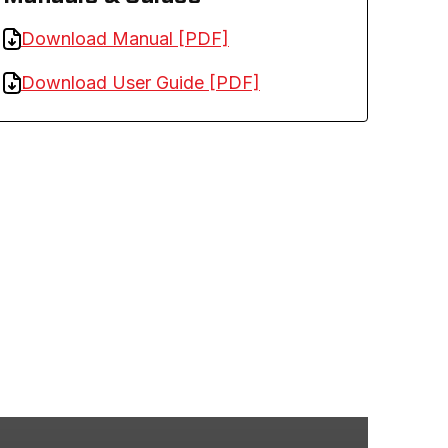
Download Manual [PDF]
Download User Guide [PDF]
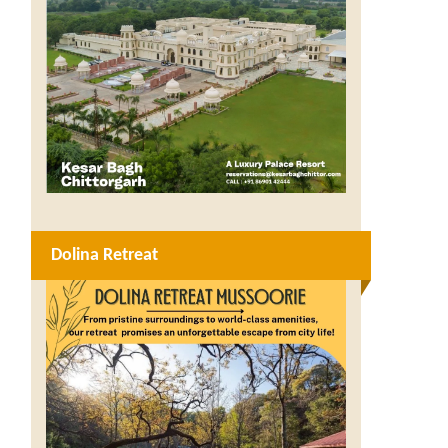
Dolina Retreat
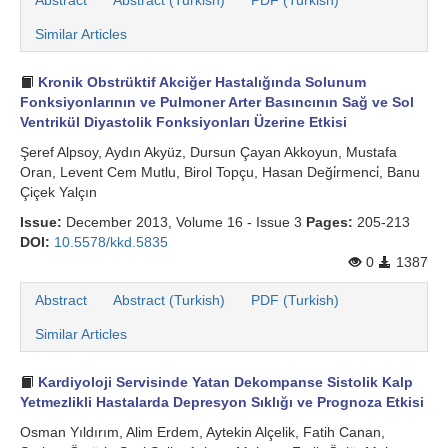
Abstract
Abstract (Turkish)
PDF (Turkish)
Similar Articles
Kronik Obstrüktif Akciğer Hastalığında Solunum
Fonksiyonlarının ve Pulmoner Arter Basıncının Sağ ve Sol
Ventrikül Diyastolik Fonksiyonları Üzerine Etkisi
Şeref Alpsoy, Aydın Akyüz, Dursun Çayan Akkoyun, Mustafa
Oran, Levent Cem Mutlu, Birol Topçu, Hasan Deği̇rmenci̇, Banu
Çiçek Yalçın
Issue:
December 2013, Volume 16 - Issue 3
Pages:
205-213
DOI:
10.5578/kkd.5835
0
1387
Abstract
Abstract (Turkish)
PDF (Turkish)
Similar Articles
Kardiyoloji Servisinde Yatan Dekompanse Sistolik Kalp
Yetmezlikli Hastalarda Depresyon Sıklığı ve Prognoza Etkisi
Osman Yıldırım, Alim Erdem, Aytekin Alçelik, Fatih Canan,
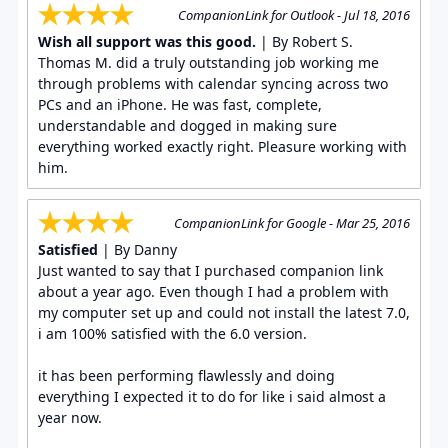
CompanionLink for Outlook - Jul 18, 2016
Wish all support was this good.
| By Robert S.
Thomas M. did a truly outstanding job working me
through problems with calendar syncing across two
PCs and an iPhone. He was fast, complete,
understandable and dogged in making sure
everything worked exactly right. Pleasure working with
him.
CompanionLink for Google - Mar 25, 2016
Satisfied
| By Danny
Just wanted to say that I purchased companion link
about a year ago. Even though I had a problem with
my computer set up and could not install the latest 7.0,
i am 100% satisfied with the 6.0 version.
it has been performing flawlessly and doing
everything I expected it to do for like i said almost a
year now.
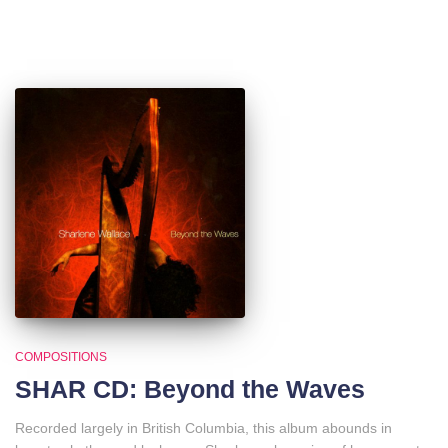
COMPOSITIONS
SHAR CD: Beyond the Waves
Recorded largely in British Columbia, this album abounds in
..........
Pick from the records each line that contains the word "with" and show it.

through problems with calendar syncing across two
everything worked exactly right. Pleasure working with
about a year ago. Even though I had a problem with
i am 100% satisfied with the 6.0 version.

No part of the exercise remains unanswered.